• **Data supplied**:
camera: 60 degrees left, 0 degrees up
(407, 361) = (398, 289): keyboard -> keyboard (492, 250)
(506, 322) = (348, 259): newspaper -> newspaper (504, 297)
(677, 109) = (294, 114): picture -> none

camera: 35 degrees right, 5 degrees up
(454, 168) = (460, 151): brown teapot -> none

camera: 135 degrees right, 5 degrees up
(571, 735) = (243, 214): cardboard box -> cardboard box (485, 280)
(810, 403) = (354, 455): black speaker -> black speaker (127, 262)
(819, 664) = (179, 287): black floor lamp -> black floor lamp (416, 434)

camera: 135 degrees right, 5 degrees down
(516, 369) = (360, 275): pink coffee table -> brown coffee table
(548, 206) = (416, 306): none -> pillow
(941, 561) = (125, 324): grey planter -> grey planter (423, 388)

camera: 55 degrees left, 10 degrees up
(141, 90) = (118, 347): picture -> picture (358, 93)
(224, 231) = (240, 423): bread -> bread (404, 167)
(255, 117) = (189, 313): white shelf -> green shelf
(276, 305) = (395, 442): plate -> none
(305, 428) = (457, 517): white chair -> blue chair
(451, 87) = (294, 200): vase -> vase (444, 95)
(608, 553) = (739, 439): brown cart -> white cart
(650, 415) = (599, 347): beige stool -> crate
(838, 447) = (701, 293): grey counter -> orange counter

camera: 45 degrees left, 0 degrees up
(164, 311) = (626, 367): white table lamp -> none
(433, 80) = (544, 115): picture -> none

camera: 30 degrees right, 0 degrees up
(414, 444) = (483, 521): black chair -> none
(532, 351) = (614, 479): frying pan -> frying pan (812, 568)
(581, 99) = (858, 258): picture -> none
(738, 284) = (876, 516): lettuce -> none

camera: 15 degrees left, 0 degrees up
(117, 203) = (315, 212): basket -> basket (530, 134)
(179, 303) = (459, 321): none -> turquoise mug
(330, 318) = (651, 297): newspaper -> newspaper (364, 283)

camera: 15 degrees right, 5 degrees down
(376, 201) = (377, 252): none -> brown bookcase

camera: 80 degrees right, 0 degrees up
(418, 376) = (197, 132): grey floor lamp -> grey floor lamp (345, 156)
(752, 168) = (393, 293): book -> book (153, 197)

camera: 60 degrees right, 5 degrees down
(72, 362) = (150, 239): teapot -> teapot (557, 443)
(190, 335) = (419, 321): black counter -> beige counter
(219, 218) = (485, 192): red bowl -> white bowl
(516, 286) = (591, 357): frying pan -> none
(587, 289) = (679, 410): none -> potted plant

• **The task**:
Would it be possible to reproduce all the entries exactly as they appear above?

• **Exercise response**:
camera: 60 degrees left, 0 degrees up
(407, 361) = (398, 289): keyboard -> keyboard (492, 250)
(506, 322) = (348, 259): newspaper -> newspaper (504, 297)
(677, 109) = (294, 114): picture -> none

camera: 35 degrees right, 5 degrees up
(454, 168) = (460, 151): brown teapot -> none

camera: 135 degrees right, 5 degrees up
(571, 735) = (243, 214): cardboard box -> cardboard box (485, 280)
(810, 403) = (354, 455): black speaker -> black speaker (127, 262)
(819, 664) = (179, 287): black floor lamp -> black floor lamp (416, 434)

camera: 135 degrees right, 5 degrees down
(516, 369) = (360, 275): pink coffee table -> brown coffee table
(548, 206) = (416, 306): none -> pillow
(941, 561) = (125, 324): grey planter -> grey planter (423, 388)

camera: 55 degrees left, 10 degrees up
(141, 90) = (118, 347): picture -> picture (358, 93)
(224, 231) = (240, 423): bread -> bread (404, 167)
(255, 117) = (189, 313): white shelf -> green shelf
(276, 305) = (395, 442): plate -> none
(305, 428) = (457, 517): white chair -> blue chair
(451, 87) = (294, 200): vase -> vase (444, 95)
(608, 553) = (739, 439): brown cart -> white cart
(650, 415) = (599, 347): beige stool -> crate
(838, 447) = (701, 293): grey counter -> orange counter

camera: 45 degrees left, 0 degrees up
(164, 311) = (626, 367): white table lamp -> none
(433, 80) = (544, 115): picture -> none

camera: 30 degrees right, 0 degrees up
(414, 444) = (483, 521): black chair -> none
(532, 351) = (614, 479): frying pan -> frying pan (812, 568)
(581, 99) = (858, 258): picture -> none
(738, 284) = (876, 516): lettuce -> none

camera: 15 degrees left, 0 degrees up
(117, 203) = (315, 212): basket -> basket (530, 134)
(179, 303) = (459, 321): none -> turquoise mug
(330, 318) = (651, 297): newspaper -> newspaper (364, 283)

camera: 15 degrees right, 5 degrees down
(376, 201) = (377, 252): none -> brown bookcase

camera: 80 degrees right, 0 degrees up
(418, 376) = (197, 132): grey floor lamp -> grey floor lamp (345, 156)
(752, 168) = (393, 293): book -> book (153, 197)

camera: 60 degrees right, 5 degrees down
(72, 362) = (150, 239): teapot -> teapot (557, 443)
(190, 335) = (419, 321): black counter -> beige counter
(219, 218) = (485, 192): red bowl -> white bowl
(516, 286) = (591, 357): frying pan -> none
(587, 289) = (679, 410): none -> potted plant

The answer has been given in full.